Voting, it isn't just for Presidents!
Hello my fellow Dallasites and surrounding citizens! We have a very important election coming in just a few months, Tuesday, November 3rd, 2020. Did you know that the General Election is always on the first Tuesday following the first Monday in November? I'm glad I could pass on that little tidbit to you today! So I will be starting a new series of blog posts all about voting as we approach this very important election!
Voting is one of our greatest privileges as citizens, and yet typically, only about half of eligible voters exercise that right in elections (less during mid-term elections). Because Oregon is an all vote-by-mail state, it continually has one of the top voter turnouts in our nation.
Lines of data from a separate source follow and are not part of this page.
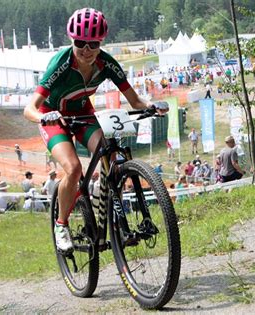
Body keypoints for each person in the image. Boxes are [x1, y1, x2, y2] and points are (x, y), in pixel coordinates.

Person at [23, 7, 167, 251]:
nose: (87, 50)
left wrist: (152, 106)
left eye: (93, 44)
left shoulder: (106, 63)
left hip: (82, 113)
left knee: (109, 152)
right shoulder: (61, 63)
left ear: (101, 43)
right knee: (74, 168)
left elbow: (134, 101)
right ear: (72, 40)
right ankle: (61, 224)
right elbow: (29, 108)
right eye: (81, 43)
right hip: (53, 117)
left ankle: (110, 210)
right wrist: (43, 118)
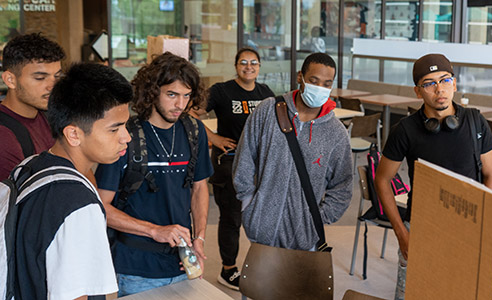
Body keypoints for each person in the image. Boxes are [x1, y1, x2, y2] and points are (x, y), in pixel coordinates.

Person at [373, 53, 492, 300]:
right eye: (429, 83)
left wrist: (484, 222)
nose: (439, 89)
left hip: (468, 228)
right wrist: (402, 233)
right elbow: (382, 180)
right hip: (420, 229)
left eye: (444, 80)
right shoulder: (405, 130)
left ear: (454, 83)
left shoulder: (476, 122)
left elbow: (491, 175)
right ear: (418, 92)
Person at [10, 62, 132, 299]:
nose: (125, 137)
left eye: (125, 125)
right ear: (73, 134)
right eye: (114, 129)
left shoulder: (31, 166)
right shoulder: (78, 205)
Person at [95, 53, 213, 297]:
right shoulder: (125, 135)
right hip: (137, 268)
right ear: (152, 92)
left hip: (182, 262)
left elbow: (199, 188)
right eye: (172, 94)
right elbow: (100, 207)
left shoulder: (194, 130)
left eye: (186, 95)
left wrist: (199, 239)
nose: (180, 104)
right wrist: (154, 231)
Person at [233, 52, 353, 250]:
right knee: (261, 280)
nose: (320, 88)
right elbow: (244, 158)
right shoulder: (268, 110)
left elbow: (343, 184)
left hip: (306, 235)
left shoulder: (336, 132)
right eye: (314, 81)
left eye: (326, 83)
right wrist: (249, 205)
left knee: (300, 281)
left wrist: (319, 217)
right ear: (300, 77)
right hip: (262, 227)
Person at [189, 48, 274, 290]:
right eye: (243, 62)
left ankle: (263, 263)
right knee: (232, 218)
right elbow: (190, 112)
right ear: (236, 66)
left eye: (254, 63)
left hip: (258, 164)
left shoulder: (265, 92)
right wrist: (213, 138)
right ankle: (228, 270)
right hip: (229, 163)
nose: (249, 67)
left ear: (259, 66)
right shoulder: (222, 90)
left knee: (260, 216)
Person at [0, 33, 65, 209]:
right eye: (40, 78)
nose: (52, 86)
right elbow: (27, 209)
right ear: (10, 80)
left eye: (56, 76)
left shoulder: (45, 116)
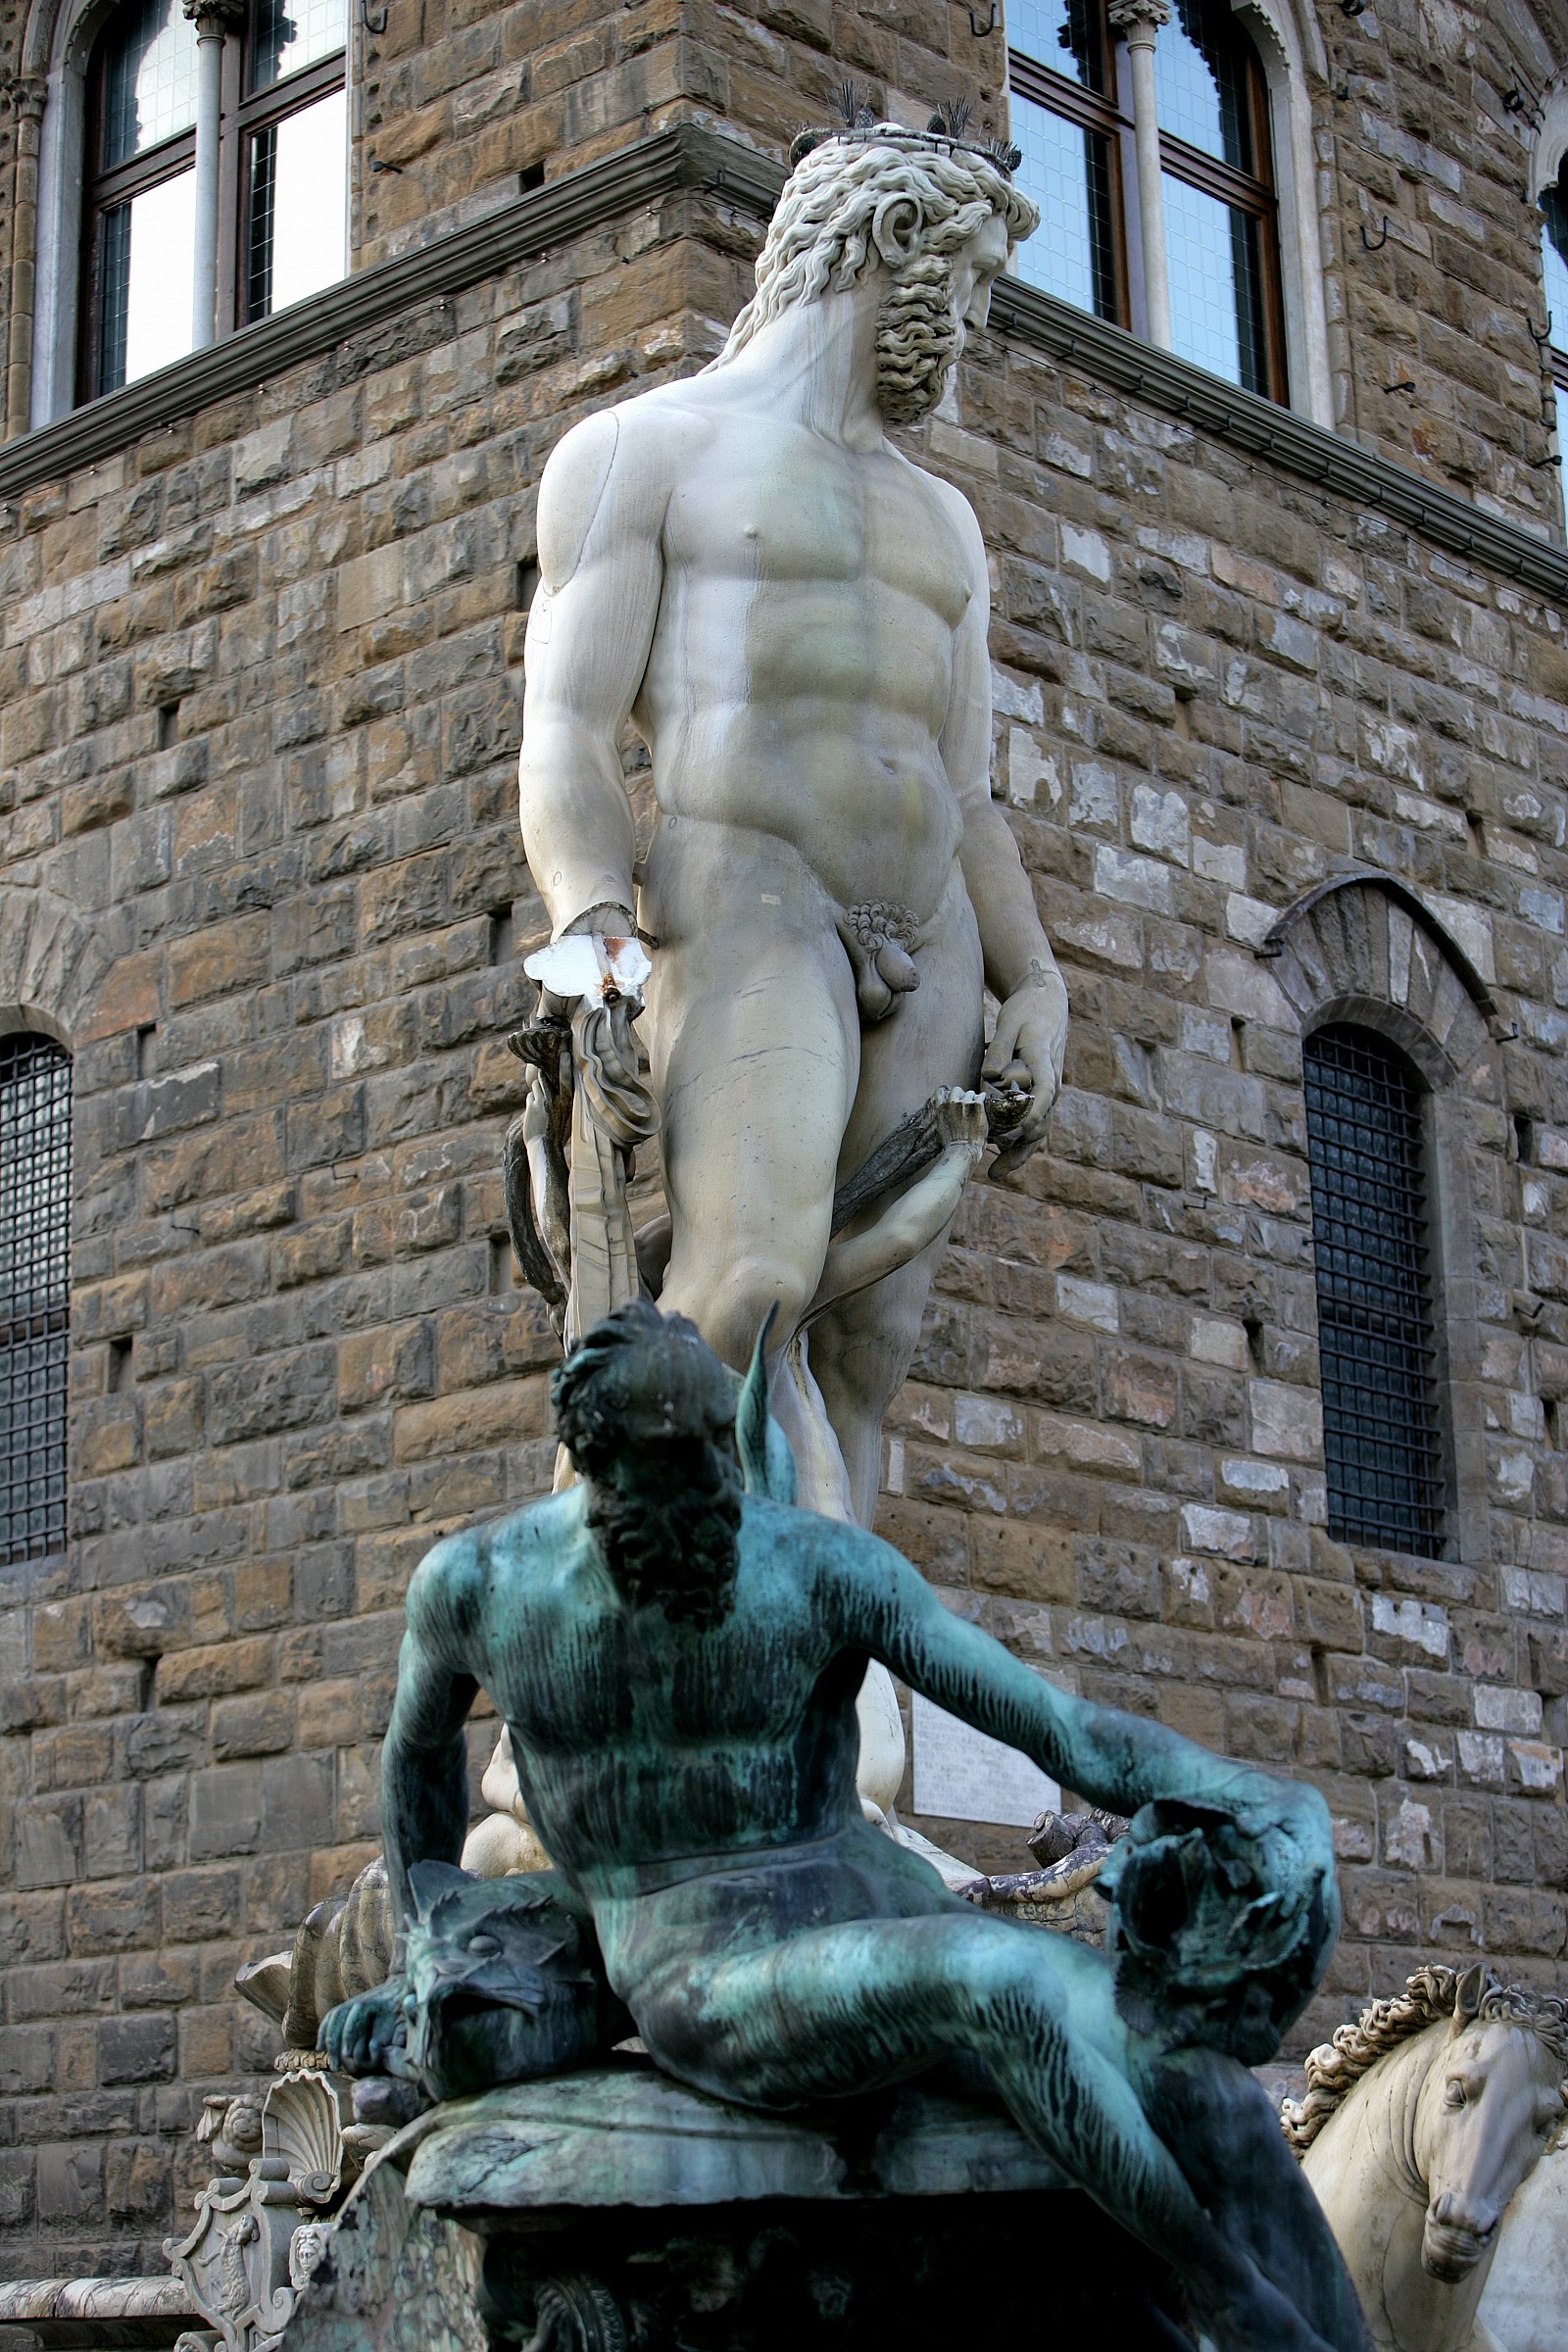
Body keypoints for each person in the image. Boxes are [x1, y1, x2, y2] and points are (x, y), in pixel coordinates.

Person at [324, 1304, 1367, 2352]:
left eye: (712, 1455)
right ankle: (1229, 2296)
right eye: (676, 1464)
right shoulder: (479, 1587)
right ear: (599, 1469)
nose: (712, 1488)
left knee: (1195, 2078)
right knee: (991, 1986)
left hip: (865, 1894)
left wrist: (1245, 1796)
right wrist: (427, 1931)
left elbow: (1061, 1731)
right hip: (700, 1960)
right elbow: (416, 1756)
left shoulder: (814, 1567)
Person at [516, 114, 1068, 1526]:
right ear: (896, 247)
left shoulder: (945, 523)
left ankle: (825, 1684)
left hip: (930, 933)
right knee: (748, 1283)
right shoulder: (644, 451)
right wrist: (594, 945)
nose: (978, 331)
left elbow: (972, 790)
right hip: (750, 906)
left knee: (866, 1343)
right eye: (976, 287)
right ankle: (610, 1643)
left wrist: (1035, 974)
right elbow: (569, 736)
And while it’s easy to make excuses to not vote—I’m too busy with work, I don’t like any of the candidates, or I don’t know enough —there is too much at stake to not make your voice heard. Plus, for the majority of you reading this post, voting was a right we had to fight hard for.
There are no stupid questions. Just because you don’t know everything about politics doesn’t mean you can’t learn. You also don’t have to know everything! We understand it can be overwhelming but the answers are out there if you look. Here’s some general information that you need to know going into elections.
What is Voting?
Voting is a method for a group, such as a meeting or an electorate, in order to make a collective decision or express an opinion usually following discussions, debates or election campaigns. Democracies elect holders of high office by voting. Residents of a place represented by an elected official are called "constituents", and those constituents who cast a ballot for their chosen candidate are called "voters".
Voting in Oregon
The use of vote by mail was first approved on a limited basis by the Legislature in 1981 and was made a permanent feature of some elections in 1987. In 1998, Oregon voters amended state law to require that the primary and general elections in May and November of even-numbered years also be conducted through vote by mail. Beginning in 2000, primary and general elections have been conducted by mail. In 2007, the Legislature provided that all elections will be conducted by mail.
Instances of Voting
Whenever people or organizations need to make a decision, voting is the most common way of reaching a decision. When you are a member of a society or a club, you get the privilege to vote for rules, for memberships as well as elect officials. If you are from a big family and you can't decide where to go for the evening, you can all put in a vote as to what you want to do. I hope your favorite movie is the winner!! How about your group of friends from high school are getting together after 30 years, you aren't sure what you want to do? Why not put out suggestions and then everyone can place a vote for their favorite and then based on the votes, you have your activities!
We all use voting on a daily basis, even voting within our own mind happens. When we weigh our options, that is a vote! We also vote on contests, as well as when you serve on a jury. A panel of Judges (such as the Supreme Court), they cast votes to make decisions on court cases. Members of teams get to vote on such things as uniforms, colors and maybe even the team's name. Share holders of a company, but not outsiders, may elect its officers or adopt or change rules, in a similar way to the election of people to official positions. Board Members (whether it be a board for a non-profit organization or board for a special group), also cast important votes. Their votes decide how to run businesses, leadership within organizations, non profit by laws, and so much more. Members need to be kept well informed and provided with adequate opportunities to learn about current issues and given an atmosphere that encourages members to ask questions that allow for informed decisions while making their vote.
And in conclusion...
There are many ways and methods to voting. It is our right as an American citizen to vote. Our government and others worked hard to make sure voting is fair, without abuse and without doubt of who is elected. Get out, get informed and get to voting!!!